The Mudcat Café TM
Thread #135365   Message #3103262
Posted By: Dorothy Parshall
26-Feb-11 - 06:05 PM
Thread Name: BS: Declutter, Exercise, Diet, February 2011
Subject: RE: BS: Declutter, Exercise, Diet, February 2011
I don't "see" ads - not on the computer or the newspaper or magazines! I have to make an effort to look at them. Talk about wearing blinders!! But it works for me - less clutter on the page.

"To reach for one you can't have your hands full of the other." Good thought, Susan. I will ponder that. In the meantime.... Sometimes those people get in the way of my picking up that which I feel I want/need/ ?? Not because I allow it but because I am not alone in making decisions - reaching for.... Hmmm, because my S.O. has not learned the strategies he needs to go forward without this impedance....?? Sometimes togetherness....
working on it.

I think the term "toxic" may stem from that book about toxic parents.
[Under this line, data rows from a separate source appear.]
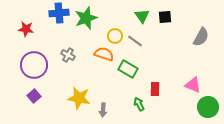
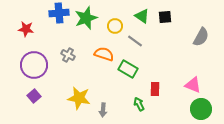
green triangle: rotated 21 degrees counterclockwise
yellow circle: moved 10 px up
green circle: moved 7 px left, 2 px down
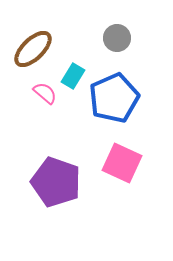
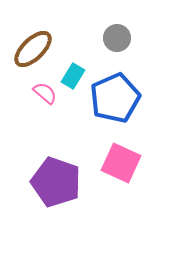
blue pentagon: moved 1 px right
pink square: moved 1 px left
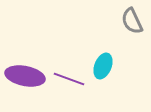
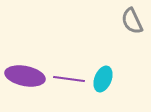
cyan ellipse: moved 13 px down
purple line: rotated 12 degrees counterclockwise
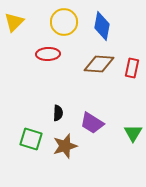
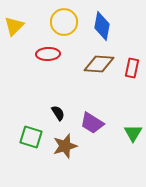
yellow triangle: moved 4 px down
black semicircle: rotated 35 degrees counterclockwise
green square: moved 2 px up
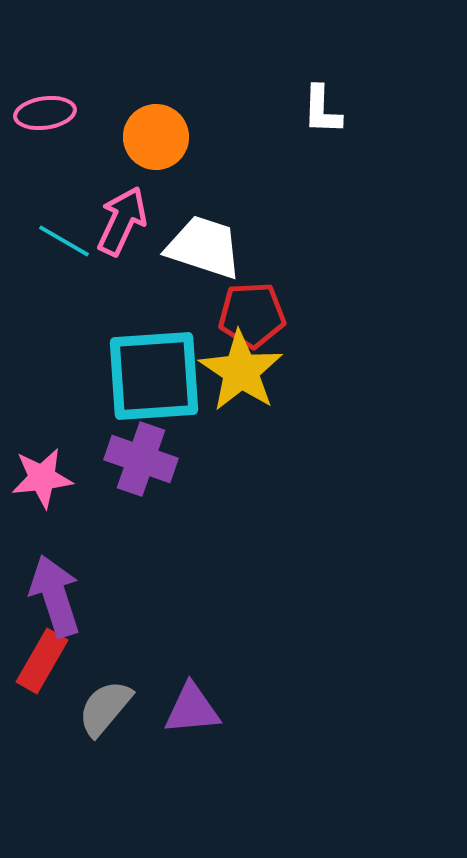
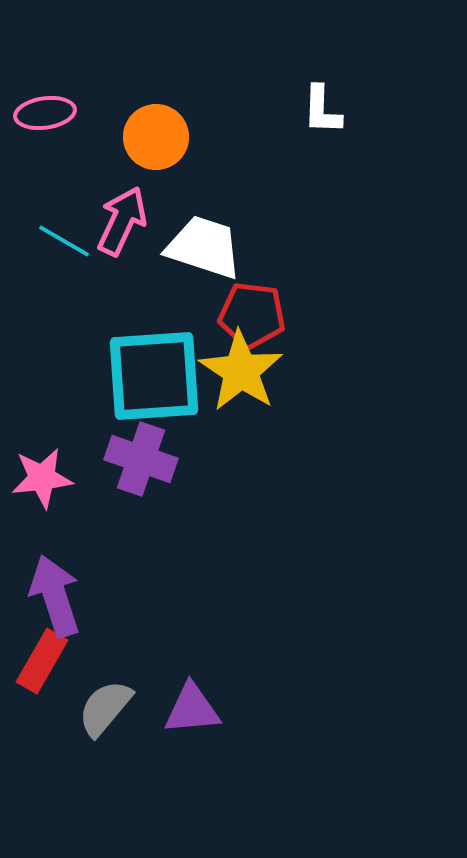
red pentagon: rotated 10 degrees clockwise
Although I recognize that these people are not "bad people" they do counter-productive and hurtful things and are very capable of getting very much in the way if one has no strategies for avoiding them. If one has been trained from birth to accept their behaviour, it is hard to even see new ways of coping, even when one knows it is harmful to oneself and one's other relationships.

But Jeri, I am not "evil" and I hope I am not toxic to anyone. I realize I also use the word toxic because of environmental toxins - to which I am highly susceptible. A part of the reason I have so much trouble with this toxic person is that I am hyper-sensitive to loud noise to the point that it is physically painful as well as creating a brain dysfunction. Driving a vehicle with this person screaming in the back seat, after having been asked repeatedly to be quiet, reduces me to a quivering mass of protoplasm just as surely as a strong perfume puts my brain into anger mode in seconds. Noise is toxic. So is perfume. So is the person who screams and yells after many explanations of the effect this has. Strategy: He does NOT ride in my vehicle - unless there were an emergency.

A rather large part of my life has to be dedicated to avoiding toxins and de-toxing my body, which absorbs toxins like a sponge. Keeping a home that is as toxin free as possible means the air cleaners working, not bringing in toxic materials, insisting S.O. leave outer clothes outside of BR - because he works with dusts and other products of a toxic nature almost daily. It gets in his hair and beard so he often has to wash them before bedtime. He is so used to the dirt, he doesn't notice it. One might say that I clutter his life with my needs for a clean environment.

I tend to meet each day with queries: What must be done today?
    What is the best thing I can do today to make things better? or What do I FEEL like doing today that will improve things?

Since brekkie, I have laundered ALL the bedding, including two quilts - one is drying over the ladder back chairs in the K to avoid more dryer use. Come warm weather I want a clothes line or outdoor drying rack. I sorted out a double batch of chili, made yesterday, into potluck and storage - in yogurt containers (5 large) in freezer.

I made about three dozen turkeyballs - mixed the 3 lbs ground turkey with onion.garlic, sage, parsley and cayenne and two eggs, flatted the lot on the cookie sheet. cut it into small pieces, rounded them up a bit and broiled them, turning once. When cool, they will go in frig and then freezer to be used a half dozen at a time.

Thurs, at the Maxi, I found a treasure trove of organic cornmeal muffin mix at 50% and bought all ten. Would you believe, SRS, There is NO cornmeal in Quebec stores! At least not any of the big ones. I really wanted corn bread to go with my chili so...

But yesterday, the bottom element in the oven broke, literally! I did not even touch it. Rob may or may not bring home another one. He took the old one with him. Nope, I phoned him and the element store was closed; no cornbread tomorrow unless I can make it in the microwave? Hmmm...

OK, I joined a raccoon rescue group on line and that sent me to something called Goodreads which I also joined. Then I sat here wondering if I have time for this. Well, I will only give it as much as I feel able. I now need to complete my own raccoon story to send to the reporter and a couple other interested people. That is priority one - the next "most important thing" but I have to FEEL ready for it, hopefully today or tomorrow. I still have not heard from the Montreal rescue group which is bothersome as I would like its input for the newspaper.